━━ Data for the task

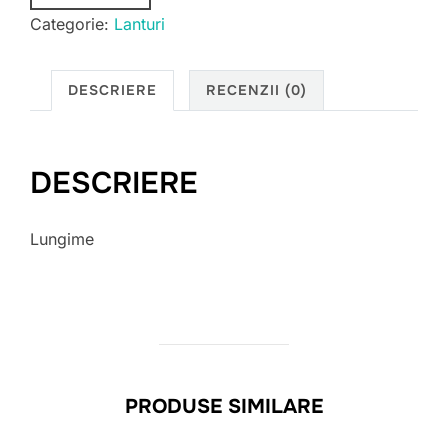
Categorie:
Lanturi
DESCRIERE
RECENZII (0)
DESCRIERE
Lungime
PRODUSE SIMILARE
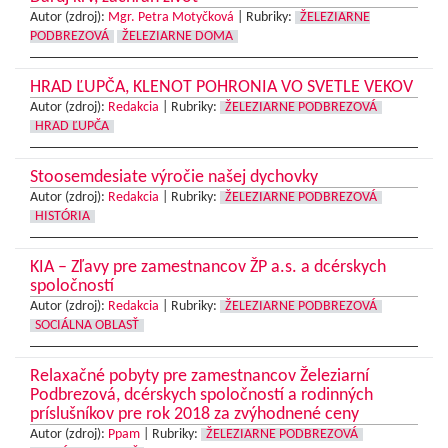
Autor (zdroj):
Mgr. Petra Motyčková
|
Rubriky:
ŽELEZIARNE
PODBREZOVÁ
ŽELEZIARNE DOMA
HRAD ĽUPČA, KLENOT POHRONIA VO SVETLE VEKOV
Autor (zdroj):
Redakcia
|
Rubriky:
ŽELEZIARNE PODBREZOVÁ
HRAD ĽUPČA
Stoosemdesiate výročie našej dychovky
Autor (zdroj):
Redakcia
|
Rubriky:
ŽELEZIARNE PODBREZOVÁ
HISTÓRIA
KIA – Zľavy pre zamestnancov ŽP a.s. a dcérskych
spoločností
Autor (zdroj):
Redakcia
|
Rubriky:
ŽELEZIARNE PODBREZOVÁ
SOCIÁLNA OBLASŤ
Relaxačné pobyty pre zamestnancov Železiarní
Podbrezová, dcérskych spoločností a rodinných
príslušníkov pre rok 2018 za zvýhodnené ceny
Autor (zdroj):
Ppam
|
Rubriky:
ŽELEZIARNE PODBREZOVÁ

━━━━

What to do: Output each entry exactly. Skip the pictures.

Answer area:
Categorie:
Lanturi
DESCRIERE
RECENZII (0)
DESCRIERE
Lungime
PRODUSE SIMILARE
Autor (zdroj):
Mgr. Petra Motyčková
|
Rubriky:
ŽELEZIARNE
PODBREZOVÁ
ŽELEZIARNE DOMA
HRAD ĽUPČA, KLENOT POHRONIA VO SVETLE VEKOV
Autor (zdroj):
Redakcia
|
Rubriky:
ŽELEZIARNE PODBREZOVÁ
HRAD ĽUPČA
Stoosemdesiate výročie našej dychovky
Autor (zdroj):
Redakcia
|
Rubriky:
ŽELEZIARNE PODBREZOVÁ
HISTÓRIA
KIA – Zľavy pre zamestnancov ŽP a.s. a dcérskych
spoločností
Autor (zdroj):
Redakcia
|
Rubriky:
ŽELEZIARNE PODBREZOVÁ
SOCIÁLNA OBLASŤ
Relaxačné pobyty pre zamestnancov Železiarní
Podbrezová, dcérskych spoločností a rodinných
príslušníkov pre rok 2018 za zvýhodnené ceny
Autor (zdroj):
Ppam
|
Rubriky:
ŽELEZIARNE PODBREZOVÁ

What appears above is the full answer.